───── Data for this exercise ─────

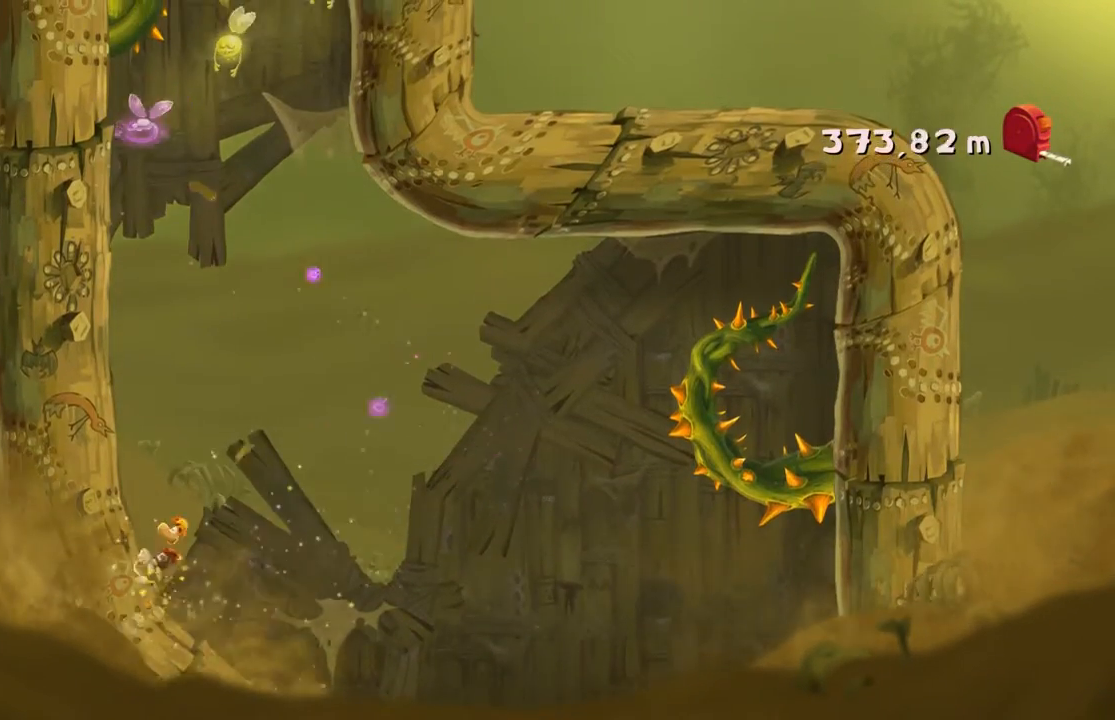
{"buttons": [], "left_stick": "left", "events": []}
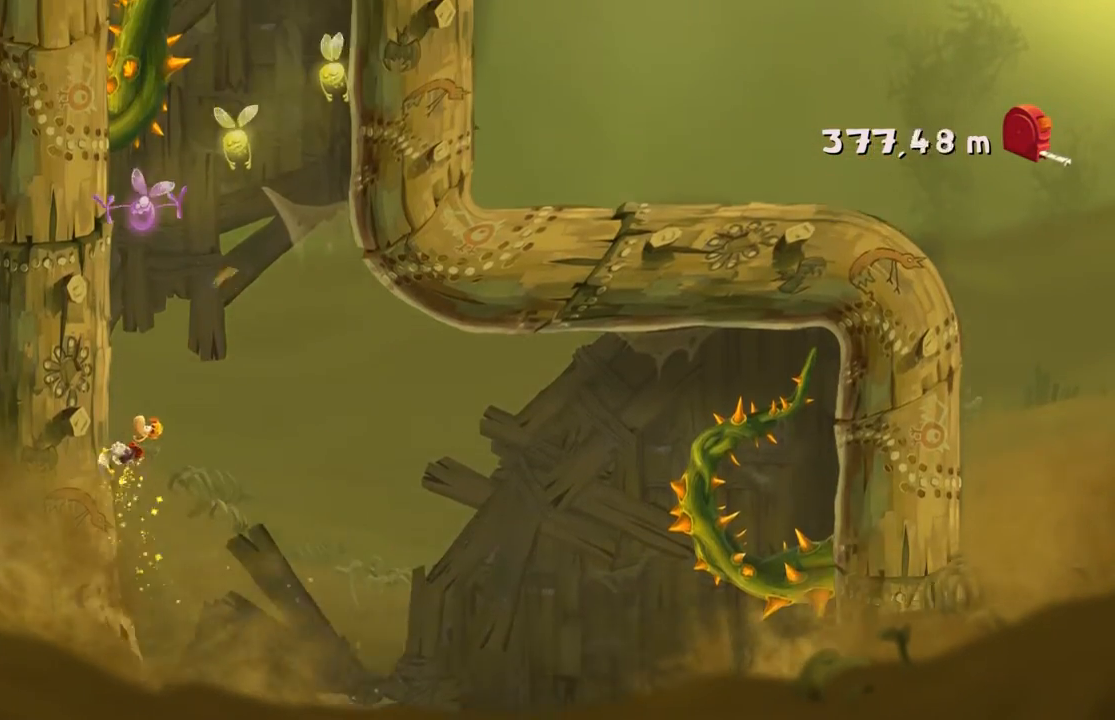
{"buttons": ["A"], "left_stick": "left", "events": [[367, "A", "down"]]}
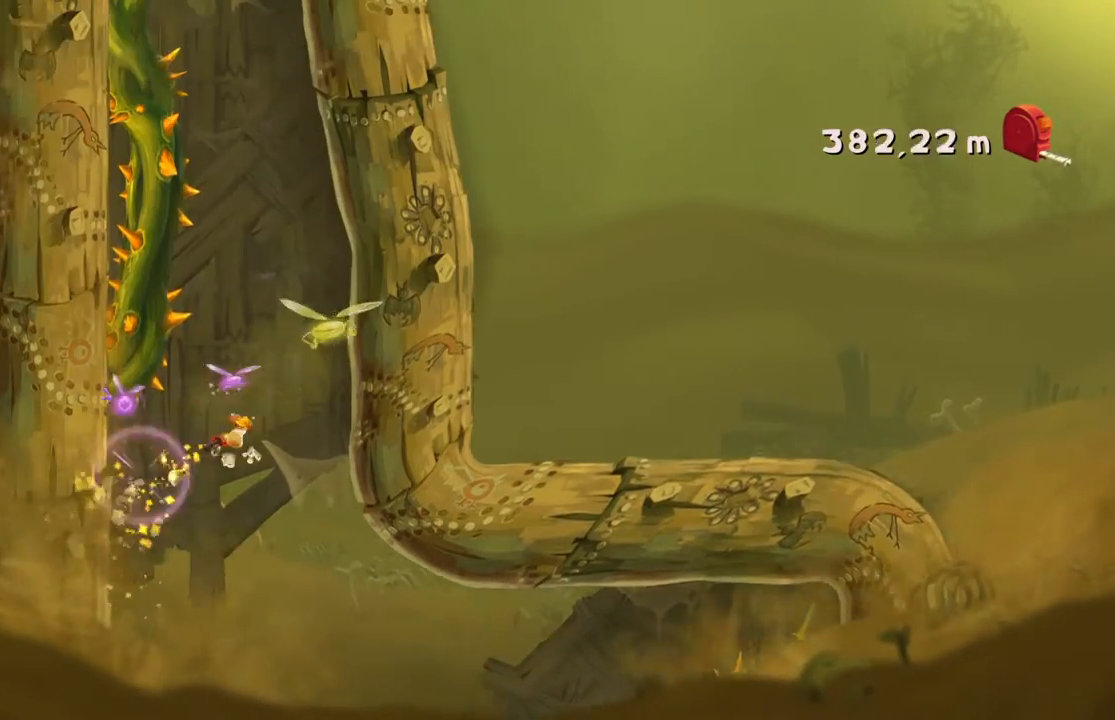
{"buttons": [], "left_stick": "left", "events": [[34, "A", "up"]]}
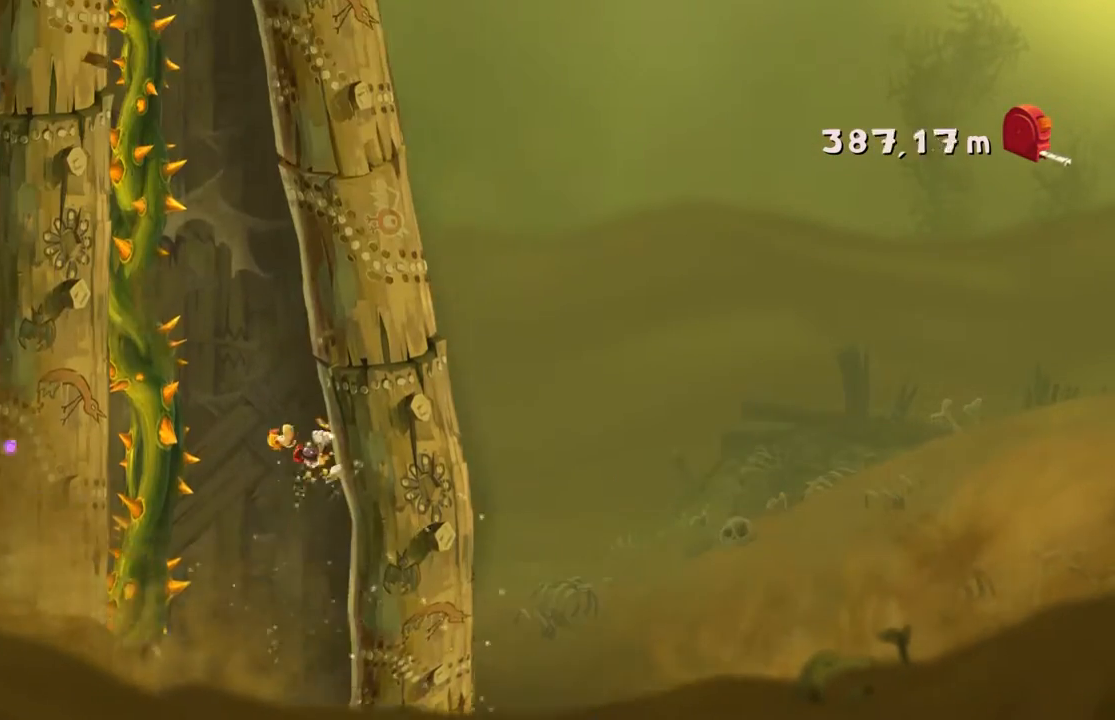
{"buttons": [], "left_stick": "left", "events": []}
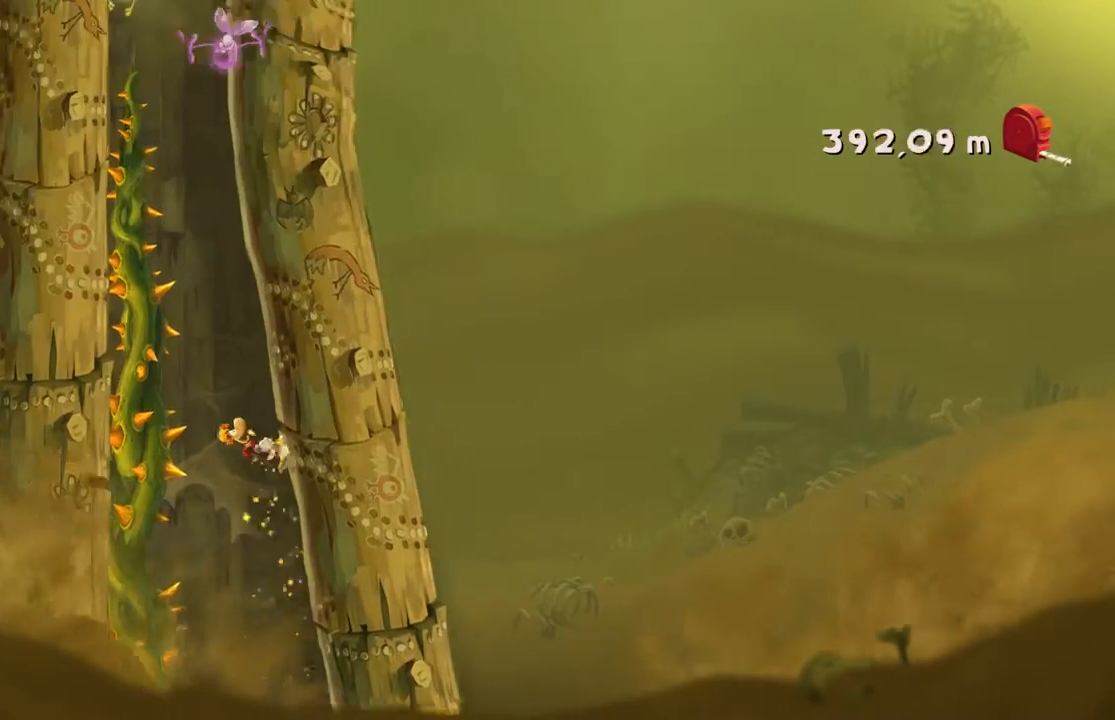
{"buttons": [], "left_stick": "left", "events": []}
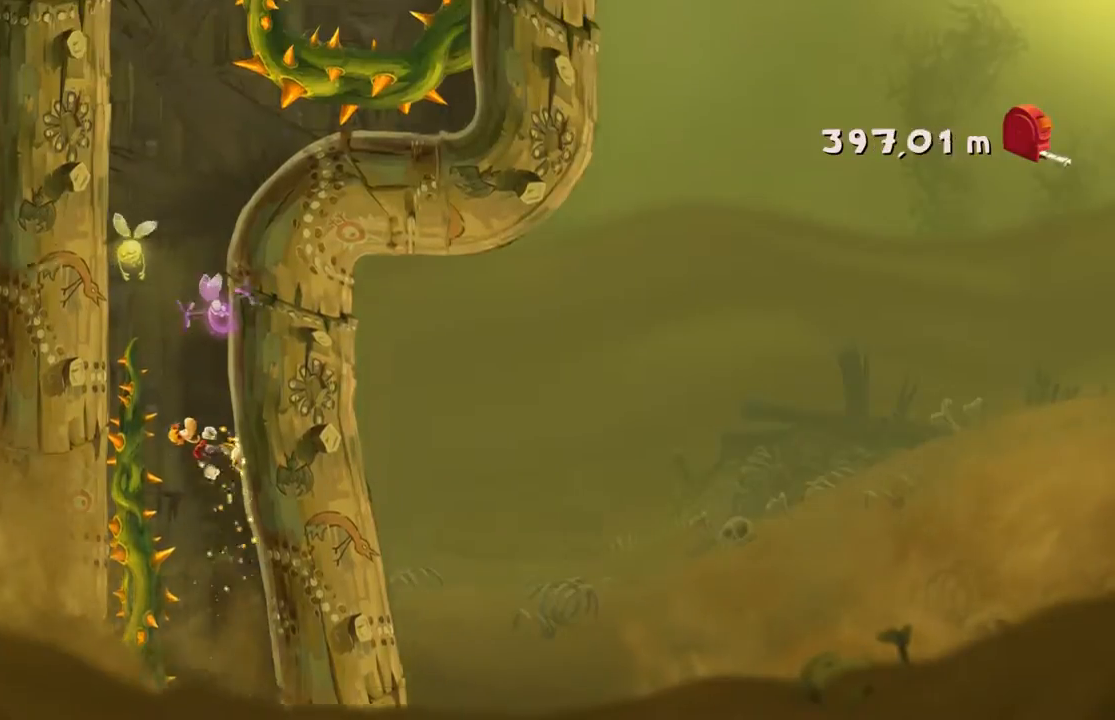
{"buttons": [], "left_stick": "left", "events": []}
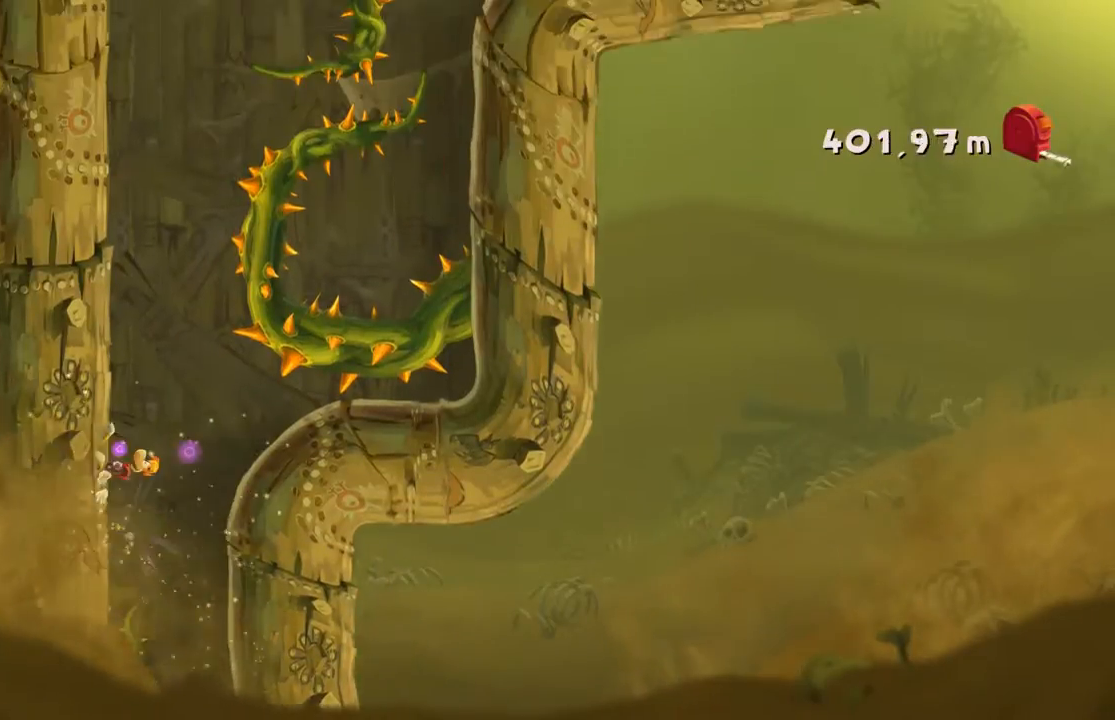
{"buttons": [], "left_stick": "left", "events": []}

─────

The problem: Every record above must reappear exactly in the answer, minus its pictures.

The answer:
{"buttons": [], "left_stick": "left", "events": []}
{"buttons": ["A"], "left_stick": "left", "events": [[367, "A", "down"]]}
{"buttons": [], "left_stick": "left", "events": [[34, "A", "up"]]}
{"buttons": [], "left_stick": "left", "events": []}
{"buttons": [], "left_stick": "left", "events": []}
{"buttons": [], "left_stick": "left", "events": []}
{"buttons": [], "left_stick": "left", "events": []}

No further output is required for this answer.